Mainland tourists to Taiwan are mostly individual travelers, who otherwise have to turn to travel agencies to sign up for group travels, Zhang says.
"The move will help those qualified mainland residents cut costs and save time with travel agencies and make flexible individual travel plans," he says.
They will also be spared of the uncertainties associated with group trips－such as a sudden change of itinerary because of someone's medical condition or other issues, he adds.
The Association for Tourism Exchange across the Taiwan Straits has approved 48 more outbound tourism organisations, bringing the total number of qualified travel agencies handling Taiwan tours to 311 on the mainland.
Qualified tourists can now have accredited agencies get them Taiwan entry permits from relevant authorities, says Dai Yu, marketing director at major Chinese online travel agency Ctrip's tourism department.
Visitors now can spend roughly 200 yuan ($32.30) to have Ctrip deliver the permits to them, after submitting the necessary documents, such as an endorsed Taiwan pass.
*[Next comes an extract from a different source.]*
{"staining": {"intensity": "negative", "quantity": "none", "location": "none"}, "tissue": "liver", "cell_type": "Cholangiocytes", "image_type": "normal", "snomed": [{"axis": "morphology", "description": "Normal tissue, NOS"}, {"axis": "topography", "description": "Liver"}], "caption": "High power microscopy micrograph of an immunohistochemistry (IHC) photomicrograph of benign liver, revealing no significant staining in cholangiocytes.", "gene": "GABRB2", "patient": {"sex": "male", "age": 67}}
The process usually takes 24 days.
The Beijing-based Baicheng International Travel Co is a beneficiary of the new policy.
"We believe that Taiwan will see continuous growth in the number of individual travelers in the future because of its abundant tourism resources and relatively short distance from the mainland," says the company's COO Duan Dongdong.
Duan is looking forward to a strong boost in business.
"We will take the opportunity and use the Internet to help our customers, especially young travelers, book hotels and buy tickets for tourist attractions in Taiwan."